The day the trains stopped running

by Carroll McCormick

LAC MAGANTIC, Que. — When a runaway freight train carrying crude oil exploded in the middle of Lac Megantic, Que. this July 6, half the downtown vanished, 47 people died and the city’s industrial park lost its rail connection to the continent. Particleboard and decorative melamine panel manufacturing giant Tafisa Canada called on its trucking carriers to fill the gap.

Up until that horrible day in Lac Megantic, located about 250 kilometres east of Montreal and just 15 kilometres from the Maine border, Tafisa, which opened in the early 1990s, relied on a mixture of rail cars and trucks to ship vast quantities of particleboard. Every week between 50 and 60 rail cars, each carrying as much as 85 tonnes, and from 200 to 210 trucks would leave the 700,000 sq.-ft. plant.

The trucks served most destinations under 1,000 kilometres away and the railcars took product further west in Canada and the US, primarily to Ohio and Michigan.

The short line railway Montreal, Maine & Atlantic Railway (MMA) owns the line running through town and some of the spur line that branches off from downtown Lac Megantic and meanders north to the industrial park and Tafisa. Tafisa would load rail cars at its 100-metre long indoor rail platform and push them away from the plant. MMA locomotives would hook up to them for transport to the mainline railways CN and CP.

The explosion changed all that, but Tafisa was determined to continue serving all of its customers, according to Christine Couture, supply chain manager, Tafisa.

Tafisa put out a call for help to the 10 or so trucking companies already hauling for it, and hired one additional carrier. The truck departures increased to 330-350 truckloads a week.

“We brought in only one new company. Otherwise, our existing trucking companies were able to find more trucks and more brokers to fill our needs,” Couture explains.

It took two to three weeks for Tafisa to put in place a plan to have those roughly 130 additional trucks per week deliver their loads to reload centres in Quebec, where their contents could be put on railcars.

“Now, most of our customers who were receiving railcars before are receiving them from reload centres,” Couture says. She declined to say where the reload centres are, other than that they are within the province.

Between the plant’s administration offices and the railcar loading platform are four truck loading docks. They serve closed van, flatbed and curtainside trailers. Before the explosion, Tafisa was loading trucks six days a week. The greatly increased truck traffic meant ramping up that schedule to 24 hours a day, seven days a week. Work was reorganized so that the loading could be done entirely by Tafisa’s employees.
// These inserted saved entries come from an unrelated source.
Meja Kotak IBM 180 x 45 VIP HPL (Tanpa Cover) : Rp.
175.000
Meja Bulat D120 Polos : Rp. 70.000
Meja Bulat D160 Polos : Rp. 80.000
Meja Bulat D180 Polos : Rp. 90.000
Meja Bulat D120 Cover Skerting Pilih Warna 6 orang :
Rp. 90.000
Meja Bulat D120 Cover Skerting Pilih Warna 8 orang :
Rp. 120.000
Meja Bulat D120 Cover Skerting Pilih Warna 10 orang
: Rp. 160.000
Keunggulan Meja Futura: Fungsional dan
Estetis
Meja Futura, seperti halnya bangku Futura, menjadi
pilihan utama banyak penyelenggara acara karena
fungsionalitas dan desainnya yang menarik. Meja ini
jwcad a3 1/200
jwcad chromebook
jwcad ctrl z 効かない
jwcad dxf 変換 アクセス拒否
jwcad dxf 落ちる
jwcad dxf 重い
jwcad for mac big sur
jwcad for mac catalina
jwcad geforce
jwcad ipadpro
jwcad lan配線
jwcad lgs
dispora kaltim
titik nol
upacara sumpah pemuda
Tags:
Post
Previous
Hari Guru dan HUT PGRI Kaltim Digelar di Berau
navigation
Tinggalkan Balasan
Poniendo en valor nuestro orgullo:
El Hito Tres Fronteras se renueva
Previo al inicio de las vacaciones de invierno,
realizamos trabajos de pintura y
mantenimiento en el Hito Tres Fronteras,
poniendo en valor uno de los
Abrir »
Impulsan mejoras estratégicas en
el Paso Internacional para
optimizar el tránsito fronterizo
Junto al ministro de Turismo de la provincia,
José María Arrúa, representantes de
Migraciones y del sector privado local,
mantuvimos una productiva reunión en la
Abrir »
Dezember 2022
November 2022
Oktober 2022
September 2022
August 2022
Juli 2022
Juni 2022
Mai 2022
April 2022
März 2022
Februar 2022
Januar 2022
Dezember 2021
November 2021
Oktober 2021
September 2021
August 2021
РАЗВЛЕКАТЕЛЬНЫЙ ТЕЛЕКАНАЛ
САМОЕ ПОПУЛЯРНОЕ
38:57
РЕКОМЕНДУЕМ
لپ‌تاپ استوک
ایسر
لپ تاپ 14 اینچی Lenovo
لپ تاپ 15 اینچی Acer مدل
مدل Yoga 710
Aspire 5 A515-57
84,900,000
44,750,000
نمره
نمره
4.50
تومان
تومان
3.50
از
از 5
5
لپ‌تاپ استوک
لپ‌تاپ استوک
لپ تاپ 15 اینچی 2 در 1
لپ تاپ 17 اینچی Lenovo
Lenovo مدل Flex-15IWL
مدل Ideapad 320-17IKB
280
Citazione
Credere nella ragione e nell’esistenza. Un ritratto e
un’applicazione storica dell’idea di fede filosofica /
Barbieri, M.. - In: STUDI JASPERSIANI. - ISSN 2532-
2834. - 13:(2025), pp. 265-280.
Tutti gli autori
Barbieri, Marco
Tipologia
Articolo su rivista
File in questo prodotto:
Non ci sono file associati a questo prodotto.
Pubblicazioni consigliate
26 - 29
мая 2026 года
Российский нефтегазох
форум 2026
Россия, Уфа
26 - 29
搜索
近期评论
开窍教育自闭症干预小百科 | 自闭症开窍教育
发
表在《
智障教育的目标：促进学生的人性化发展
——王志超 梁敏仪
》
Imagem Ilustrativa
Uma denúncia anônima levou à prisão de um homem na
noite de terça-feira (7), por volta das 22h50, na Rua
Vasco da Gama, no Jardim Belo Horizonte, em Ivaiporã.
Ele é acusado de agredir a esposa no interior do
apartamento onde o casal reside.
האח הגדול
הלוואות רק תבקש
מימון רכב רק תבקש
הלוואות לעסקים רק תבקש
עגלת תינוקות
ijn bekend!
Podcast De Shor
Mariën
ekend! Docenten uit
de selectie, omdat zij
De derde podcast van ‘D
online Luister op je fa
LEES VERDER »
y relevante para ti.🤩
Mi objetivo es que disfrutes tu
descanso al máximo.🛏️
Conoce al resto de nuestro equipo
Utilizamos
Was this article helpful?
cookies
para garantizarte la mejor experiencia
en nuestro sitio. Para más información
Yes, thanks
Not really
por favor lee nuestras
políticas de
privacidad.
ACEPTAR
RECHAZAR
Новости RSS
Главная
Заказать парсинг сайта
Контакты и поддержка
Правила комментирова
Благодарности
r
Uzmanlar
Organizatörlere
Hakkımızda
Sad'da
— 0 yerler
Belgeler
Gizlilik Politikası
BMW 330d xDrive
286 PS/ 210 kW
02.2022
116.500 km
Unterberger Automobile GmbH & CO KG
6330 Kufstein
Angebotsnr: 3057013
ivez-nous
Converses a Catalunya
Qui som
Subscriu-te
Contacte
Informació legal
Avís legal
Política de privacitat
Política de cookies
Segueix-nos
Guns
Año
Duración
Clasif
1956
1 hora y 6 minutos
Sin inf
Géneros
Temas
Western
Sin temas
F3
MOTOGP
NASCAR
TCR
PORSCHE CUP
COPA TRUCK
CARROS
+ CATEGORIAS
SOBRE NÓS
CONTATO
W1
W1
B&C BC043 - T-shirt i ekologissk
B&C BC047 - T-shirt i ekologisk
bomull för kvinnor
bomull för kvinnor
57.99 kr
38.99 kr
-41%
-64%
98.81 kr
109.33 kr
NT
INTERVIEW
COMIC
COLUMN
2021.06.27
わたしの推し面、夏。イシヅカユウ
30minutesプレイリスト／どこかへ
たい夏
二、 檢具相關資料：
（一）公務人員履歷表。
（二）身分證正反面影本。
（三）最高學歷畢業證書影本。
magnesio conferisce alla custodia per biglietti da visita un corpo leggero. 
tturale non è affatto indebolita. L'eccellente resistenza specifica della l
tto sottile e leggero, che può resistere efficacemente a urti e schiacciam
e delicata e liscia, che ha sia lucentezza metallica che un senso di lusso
Of the change, Couture says, “It is faster to load the product on the trucks. Flatcars, for instance, take a long time to load, because there is a lot of tarping to be done.”

That said, there is no chance that Tafisa will get hooked on the convenience of trucking: Its distant customers are well accustomed to the train schedules, direct shipment by truck to them is more costly and double-handling the shipments to the reload centres incurs added costs.

It is unknown how much longer Tafisa’s carriers will continue filling in for the railway. Work did begin in late October to repair the tracks so trains could pass through the city and on to Maine and to the industrial park. The work could be completed by the end of November, but this does not translate into an automatic resumption of rail service. Transport Canada has already denied a tourist train passage on the MMA line into Lac Megantic, raising questions about when rail service on the MMA line will resume, and how quickly car movements will return to the levels seen before the July explosion.

That said, Tafisa has expressed hope, in a press release this October, that rail service from the plant could resume before year’s end.

In any case, the repair work is a temporary fix, Couture understands. “The city is pushing to have a track go around the city. But this is a huge project, a long-term project.” In the meantime, trucks will continue to keep Tafisa’s supply chain intact, its doors open and its workforce of some 325 on the job.